Selected passage
Intel just can’t seem to catch a break. By now, almost everyone has heard about the dreaded Spectre and Meltdown vulnerabilities which have been plaguing the chip maker since they were first discovered. Now, it seems there’s a new chip-based threat.
This latest threat has been dubbed PortSmash by the research team from the Tampere University of Technology in Finland and the Technical University of Havana, in Cuba who jointly discovered it. It works by abusing a weakness in Intel’s Hyper-Threading technology, which is Intel’s implementation of SMT (Simultaneous Multi Threading).
The researchers had this to say about the attack:
“We recently discovered a new CPU microarchitecture attack vector. The nature of the leakage is due to execution engine sharing on SMT (e.g., Hyper-Threading) architecture.
More specifically, we detect port contention to construct a timing side channel to exfiltrate information from processes running in parallel on the same physical core.”
In plain English, the vulnerability allows hackers to run a PortSmash process alongside a selected process running on the same CPU core. In doing so, the ProtSmash process can spy on that application and even lift data from it as desired by the hackers.
The team released a proof of concept on Github and demonstrated their ability to steal private decryption keys.
So far, the team has confirmed that the exploit works on Intel’s Skylake and Kaby Lake processors, but there’s strong circumstantial evidence that with modifications, the exploit would work on other chipsets as well, including those developed by rival AMD.
The reason for this is because the researchers believe SMT to be fundamentally flawed. It shares resources between two CPU instances while not providing any form of security differentiators between the two instances.
The research team responsibly reported the flaw to Intel, but the company did not respond in a timely manner, so the team published their findings, which prompted action by Intel. The company released a security patch on November 1.

The data
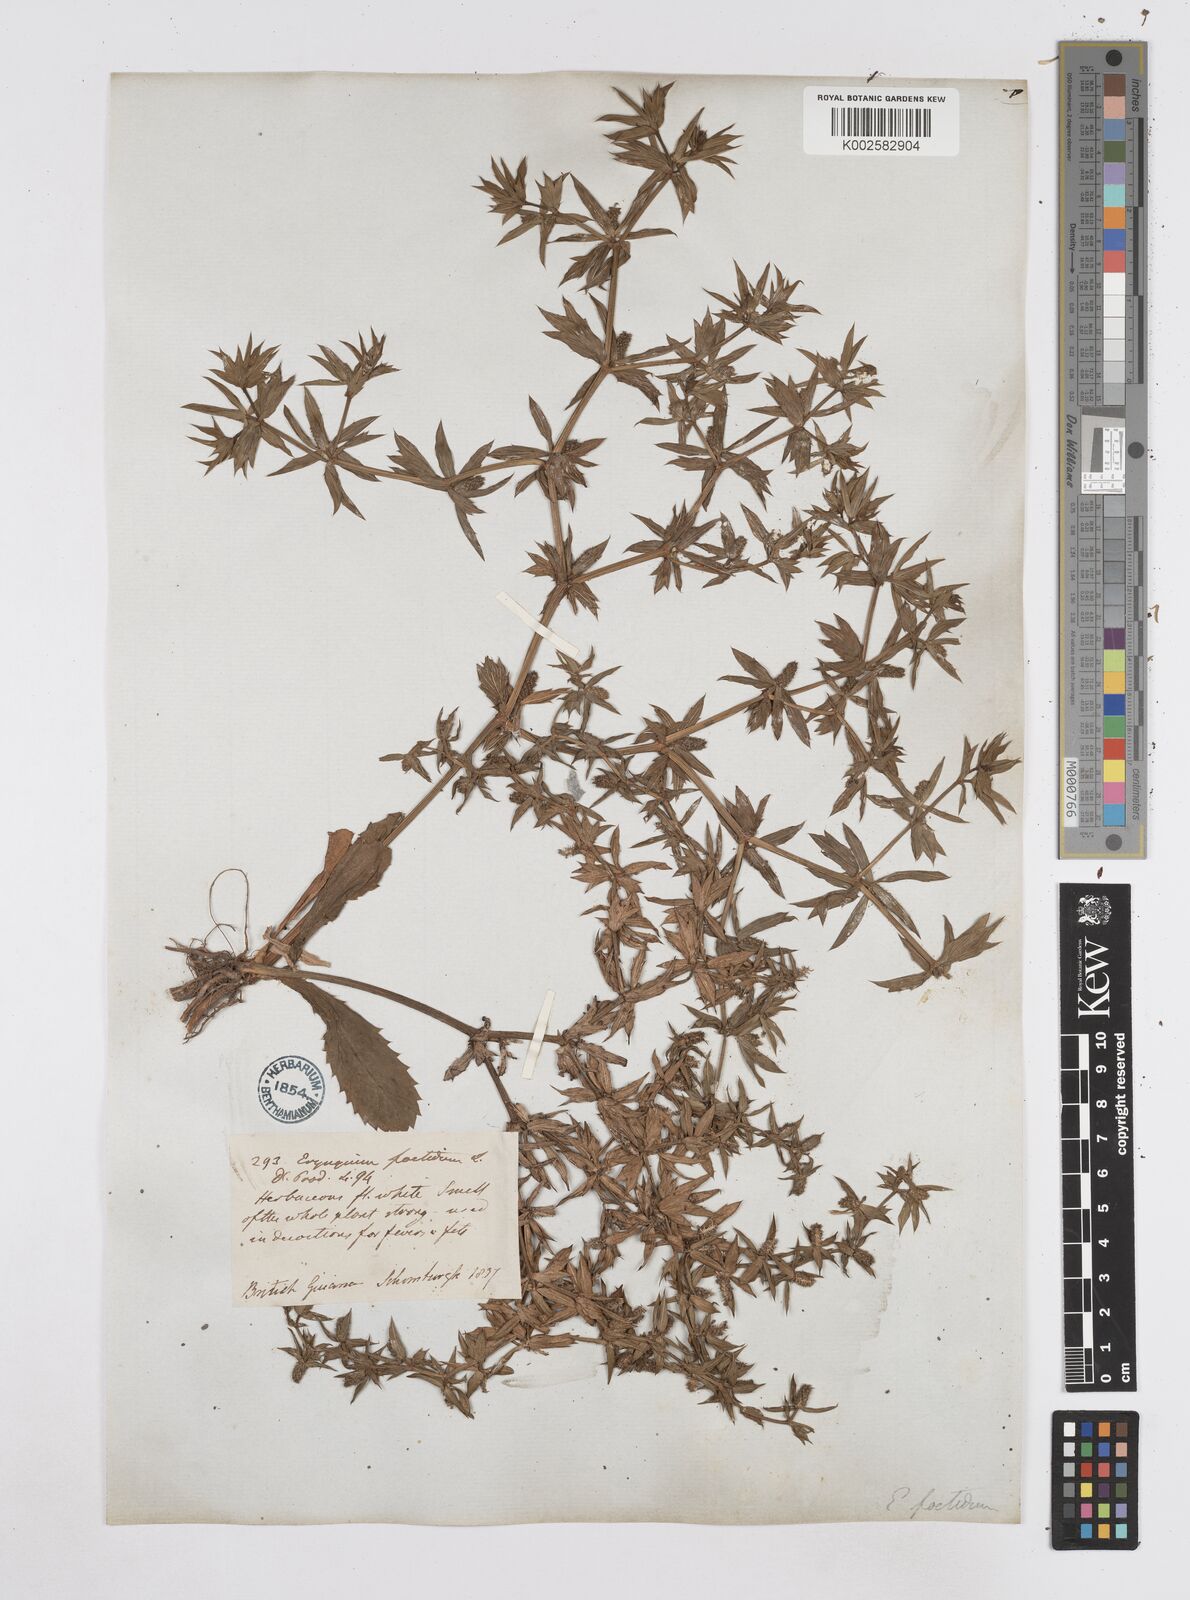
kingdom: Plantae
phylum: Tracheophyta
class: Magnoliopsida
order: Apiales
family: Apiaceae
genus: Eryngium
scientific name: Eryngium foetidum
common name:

What you need to do
A. According to the PortSmash article, on which Intel processors has the team confirmed that the exploit works?
B. List every vulnerability or exploit that the PortSmash article mentions by name.

Activity answers
A. Skylake and Kaby Lake

B.
Spectre
Meltdown
PortSmash